Will try the first approach once my DS Golden Edition is back to work (currently the FVP connection is broken due to some license issue in which you are trying to help as well :-)) .Will ping you right after,
I just used "#if 0" for the entire "Reset_Handler" function instead of removing the Startup from .retconfig (i hope this is OK)
But eventually it didn't help.Regarding the entry point of the destination image ('helloworld') that should be "__main" as you have suggested - I thinks this won't work as the "__scatterload" of the C library still will be called. Pls see below snapshot from Arm Application Note 241:I tried that and it appears that the "__scatterload" is the actual entry point of the application, pls see below snapshot of the debugger:
my boot rom code target address to jump into is : #define IMG_ENTRY_POINT_ADDRESS (0x100007c1)
So all in all it seems i can't avoid the __scatterload call.
Hi Ronen,
The entry point is __main, who's first instruction is a call to __scatterload.
If you implement (something like):
void $Sub$$__scatterload { return; }
The linker should point that function call to your implementation.
I got your point, thanks.
I've tried that and really the scatter load does nothing as expected. However the hello world isn't working as expected (SystemCoreClock isn't initialized to its default data value - this is also understood - we skipped the scatter load).
Feels like a ctach-22.
Ronan, sorry but maybe I'm missing something here, I will try again:How a typical boot rom application (that gets its destination fw binary data+code through external host, flash memory etc) can branch (and not returned) to its fw application and continue running from there?My understanding is that the boot rom accepts the fw code+data, copy it into a different memory locations (according to the fw scatter file definition and sizes) and branch into the fw application entry point,.
Thanks for your great support.Finally it worked for me.

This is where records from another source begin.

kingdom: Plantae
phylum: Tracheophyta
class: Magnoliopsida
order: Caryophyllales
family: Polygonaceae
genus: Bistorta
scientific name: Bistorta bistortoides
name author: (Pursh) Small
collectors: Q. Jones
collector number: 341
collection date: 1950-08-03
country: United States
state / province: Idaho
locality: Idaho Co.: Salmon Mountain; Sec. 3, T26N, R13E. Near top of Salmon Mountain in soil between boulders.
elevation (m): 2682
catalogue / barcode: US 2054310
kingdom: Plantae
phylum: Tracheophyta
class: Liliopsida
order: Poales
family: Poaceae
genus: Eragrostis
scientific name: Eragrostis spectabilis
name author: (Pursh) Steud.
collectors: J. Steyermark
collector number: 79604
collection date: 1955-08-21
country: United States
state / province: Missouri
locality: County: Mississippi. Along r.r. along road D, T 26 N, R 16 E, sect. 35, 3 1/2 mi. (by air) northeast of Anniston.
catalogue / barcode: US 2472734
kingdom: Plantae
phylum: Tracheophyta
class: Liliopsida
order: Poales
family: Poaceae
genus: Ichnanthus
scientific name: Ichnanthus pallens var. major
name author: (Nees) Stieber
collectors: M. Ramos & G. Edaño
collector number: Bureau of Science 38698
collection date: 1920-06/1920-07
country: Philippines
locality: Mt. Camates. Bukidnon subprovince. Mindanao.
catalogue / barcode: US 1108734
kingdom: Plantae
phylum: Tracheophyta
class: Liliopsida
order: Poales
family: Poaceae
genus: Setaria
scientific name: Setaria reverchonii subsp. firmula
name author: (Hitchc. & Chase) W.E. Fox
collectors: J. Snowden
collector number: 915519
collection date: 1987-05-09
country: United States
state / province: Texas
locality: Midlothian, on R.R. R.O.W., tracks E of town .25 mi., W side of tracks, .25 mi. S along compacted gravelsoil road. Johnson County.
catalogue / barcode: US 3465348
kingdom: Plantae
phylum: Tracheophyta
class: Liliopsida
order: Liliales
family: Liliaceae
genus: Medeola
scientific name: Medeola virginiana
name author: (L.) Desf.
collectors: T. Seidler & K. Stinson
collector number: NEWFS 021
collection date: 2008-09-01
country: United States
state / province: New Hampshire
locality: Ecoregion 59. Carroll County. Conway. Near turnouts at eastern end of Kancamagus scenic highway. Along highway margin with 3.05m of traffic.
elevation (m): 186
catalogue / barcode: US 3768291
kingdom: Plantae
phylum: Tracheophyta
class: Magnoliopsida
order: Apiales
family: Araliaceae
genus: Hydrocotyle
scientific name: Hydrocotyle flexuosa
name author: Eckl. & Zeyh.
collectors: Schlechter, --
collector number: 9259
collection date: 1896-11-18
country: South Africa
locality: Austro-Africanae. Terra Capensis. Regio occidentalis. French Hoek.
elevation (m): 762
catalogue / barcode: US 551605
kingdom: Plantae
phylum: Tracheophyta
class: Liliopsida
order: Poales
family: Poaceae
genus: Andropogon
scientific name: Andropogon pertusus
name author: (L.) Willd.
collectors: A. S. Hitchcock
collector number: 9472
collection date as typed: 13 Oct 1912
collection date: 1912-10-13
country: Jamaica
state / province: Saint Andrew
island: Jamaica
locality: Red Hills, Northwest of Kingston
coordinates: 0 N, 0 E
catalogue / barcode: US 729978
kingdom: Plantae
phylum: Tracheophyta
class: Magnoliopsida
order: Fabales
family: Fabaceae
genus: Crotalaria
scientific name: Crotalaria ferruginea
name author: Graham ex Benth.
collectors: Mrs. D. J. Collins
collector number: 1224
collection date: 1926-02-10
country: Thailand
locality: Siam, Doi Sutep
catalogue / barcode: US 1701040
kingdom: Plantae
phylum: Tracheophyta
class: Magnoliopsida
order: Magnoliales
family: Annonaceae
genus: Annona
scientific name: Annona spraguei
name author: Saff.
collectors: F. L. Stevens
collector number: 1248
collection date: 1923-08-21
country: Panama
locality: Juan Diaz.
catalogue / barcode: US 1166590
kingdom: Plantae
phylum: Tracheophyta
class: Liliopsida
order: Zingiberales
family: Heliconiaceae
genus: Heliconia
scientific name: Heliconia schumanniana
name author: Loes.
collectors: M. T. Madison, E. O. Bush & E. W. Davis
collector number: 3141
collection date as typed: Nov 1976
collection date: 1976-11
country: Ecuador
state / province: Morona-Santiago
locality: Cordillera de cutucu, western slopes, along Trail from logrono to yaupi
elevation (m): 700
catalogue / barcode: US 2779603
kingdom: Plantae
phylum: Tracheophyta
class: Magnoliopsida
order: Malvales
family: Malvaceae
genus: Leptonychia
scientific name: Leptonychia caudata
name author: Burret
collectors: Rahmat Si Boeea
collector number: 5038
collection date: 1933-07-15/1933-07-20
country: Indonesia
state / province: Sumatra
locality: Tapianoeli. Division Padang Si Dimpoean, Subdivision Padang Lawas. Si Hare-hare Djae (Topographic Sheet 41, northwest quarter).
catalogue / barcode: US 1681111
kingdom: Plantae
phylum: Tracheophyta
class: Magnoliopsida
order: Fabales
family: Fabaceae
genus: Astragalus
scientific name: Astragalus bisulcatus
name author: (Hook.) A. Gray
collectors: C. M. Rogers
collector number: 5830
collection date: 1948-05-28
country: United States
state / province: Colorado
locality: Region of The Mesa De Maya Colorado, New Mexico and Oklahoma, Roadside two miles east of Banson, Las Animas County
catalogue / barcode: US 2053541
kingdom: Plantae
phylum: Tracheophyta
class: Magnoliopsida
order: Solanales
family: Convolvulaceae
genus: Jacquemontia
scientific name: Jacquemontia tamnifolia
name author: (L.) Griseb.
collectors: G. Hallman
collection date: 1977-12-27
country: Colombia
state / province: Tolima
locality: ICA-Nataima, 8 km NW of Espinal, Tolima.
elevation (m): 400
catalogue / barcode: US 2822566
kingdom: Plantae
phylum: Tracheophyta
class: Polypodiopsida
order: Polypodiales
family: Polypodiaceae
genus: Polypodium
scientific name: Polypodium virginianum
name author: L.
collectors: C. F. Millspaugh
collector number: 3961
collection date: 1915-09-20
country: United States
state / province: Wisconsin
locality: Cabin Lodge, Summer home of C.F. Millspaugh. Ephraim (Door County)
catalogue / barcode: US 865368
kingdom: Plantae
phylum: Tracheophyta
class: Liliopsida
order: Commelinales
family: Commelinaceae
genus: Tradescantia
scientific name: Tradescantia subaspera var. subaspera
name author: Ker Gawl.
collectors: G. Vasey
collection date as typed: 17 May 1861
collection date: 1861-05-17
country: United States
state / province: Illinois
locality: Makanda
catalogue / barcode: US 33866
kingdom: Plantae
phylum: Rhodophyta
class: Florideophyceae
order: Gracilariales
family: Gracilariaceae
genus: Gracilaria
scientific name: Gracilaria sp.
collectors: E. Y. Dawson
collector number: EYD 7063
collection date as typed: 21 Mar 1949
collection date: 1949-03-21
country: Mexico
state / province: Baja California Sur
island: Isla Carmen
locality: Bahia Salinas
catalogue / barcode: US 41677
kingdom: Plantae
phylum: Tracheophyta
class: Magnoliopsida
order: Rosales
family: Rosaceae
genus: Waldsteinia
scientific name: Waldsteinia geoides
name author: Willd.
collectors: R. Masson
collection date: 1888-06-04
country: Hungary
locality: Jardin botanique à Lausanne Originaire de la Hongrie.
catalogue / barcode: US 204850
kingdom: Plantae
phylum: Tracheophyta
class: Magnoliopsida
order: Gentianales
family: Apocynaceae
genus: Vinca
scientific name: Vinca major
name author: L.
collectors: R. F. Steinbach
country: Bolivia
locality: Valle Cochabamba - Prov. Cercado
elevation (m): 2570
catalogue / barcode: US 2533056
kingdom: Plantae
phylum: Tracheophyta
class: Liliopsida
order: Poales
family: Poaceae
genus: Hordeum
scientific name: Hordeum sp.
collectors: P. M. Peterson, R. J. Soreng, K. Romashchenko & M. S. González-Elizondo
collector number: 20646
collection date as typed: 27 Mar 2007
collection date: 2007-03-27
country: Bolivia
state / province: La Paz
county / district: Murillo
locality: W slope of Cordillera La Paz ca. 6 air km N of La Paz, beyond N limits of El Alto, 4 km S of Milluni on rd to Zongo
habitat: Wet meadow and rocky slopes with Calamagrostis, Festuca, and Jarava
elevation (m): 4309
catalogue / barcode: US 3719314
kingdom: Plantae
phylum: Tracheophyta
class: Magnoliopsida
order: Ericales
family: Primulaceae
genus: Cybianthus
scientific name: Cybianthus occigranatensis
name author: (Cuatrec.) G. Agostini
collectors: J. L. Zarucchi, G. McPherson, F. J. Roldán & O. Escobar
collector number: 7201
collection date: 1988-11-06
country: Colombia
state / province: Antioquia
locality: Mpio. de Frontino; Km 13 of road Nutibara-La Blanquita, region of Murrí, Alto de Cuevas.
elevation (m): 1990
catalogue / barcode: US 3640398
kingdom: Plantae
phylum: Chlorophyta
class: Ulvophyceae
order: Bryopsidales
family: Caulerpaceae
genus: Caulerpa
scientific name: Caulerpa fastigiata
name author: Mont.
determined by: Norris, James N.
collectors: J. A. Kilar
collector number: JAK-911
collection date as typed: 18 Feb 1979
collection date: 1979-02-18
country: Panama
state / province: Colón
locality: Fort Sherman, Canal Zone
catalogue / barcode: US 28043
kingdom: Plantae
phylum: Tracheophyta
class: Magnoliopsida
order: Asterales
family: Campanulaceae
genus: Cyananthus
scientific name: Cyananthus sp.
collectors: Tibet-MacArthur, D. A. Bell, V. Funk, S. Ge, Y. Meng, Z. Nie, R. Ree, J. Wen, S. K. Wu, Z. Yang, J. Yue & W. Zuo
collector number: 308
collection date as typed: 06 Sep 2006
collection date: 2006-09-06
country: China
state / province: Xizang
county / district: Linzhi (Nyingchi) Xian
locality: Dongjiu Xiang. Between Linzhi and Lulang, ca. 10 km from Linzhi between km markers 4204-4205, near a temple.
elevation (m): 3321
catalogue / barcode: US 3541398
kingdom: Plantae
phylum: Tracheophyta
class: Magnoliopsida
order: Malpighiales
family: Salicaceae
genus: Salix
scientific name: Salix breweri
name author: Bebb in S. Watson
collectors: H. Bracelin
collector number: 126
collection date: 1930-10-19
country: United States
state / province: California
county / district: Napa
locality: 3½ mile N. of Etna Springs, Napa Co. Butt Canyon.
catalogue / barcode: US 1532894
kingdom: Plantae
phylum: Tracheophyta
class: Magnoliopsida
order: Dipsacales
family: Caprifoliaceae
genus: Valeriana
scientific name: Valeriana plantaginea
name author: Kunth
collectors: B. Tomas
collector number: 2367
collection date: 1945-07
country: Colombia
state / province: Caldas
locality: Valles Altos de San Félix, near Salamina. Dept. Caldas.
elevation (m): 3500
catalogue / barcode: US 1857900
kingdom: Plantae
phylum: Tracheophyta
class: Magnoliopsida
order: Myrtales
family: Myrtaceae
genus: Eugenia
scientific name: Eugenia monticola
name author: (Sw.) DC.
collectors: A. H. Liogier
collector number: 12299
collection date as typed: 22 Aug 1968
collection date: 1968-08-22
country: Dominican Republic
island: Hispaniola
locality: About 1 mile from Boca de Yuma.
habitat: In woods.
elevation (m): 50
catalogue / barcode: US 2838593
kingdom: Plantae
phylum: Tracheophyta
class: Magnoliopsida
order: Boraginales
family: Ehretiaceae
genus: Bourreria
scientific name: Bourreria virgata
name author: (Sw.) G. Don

The turning point was your last suggestion to skip the scatter load functionality from the hello world app itself.Rather than that i had two other bugs:1. I was branching into the vector section instead to the Reset_Handler (i.e. my Image Entry point was wrong).2. The hello world Code section (as an array in the boot rom) was wrong (different than the code we saw in disassembly). That happened due to a wrong path.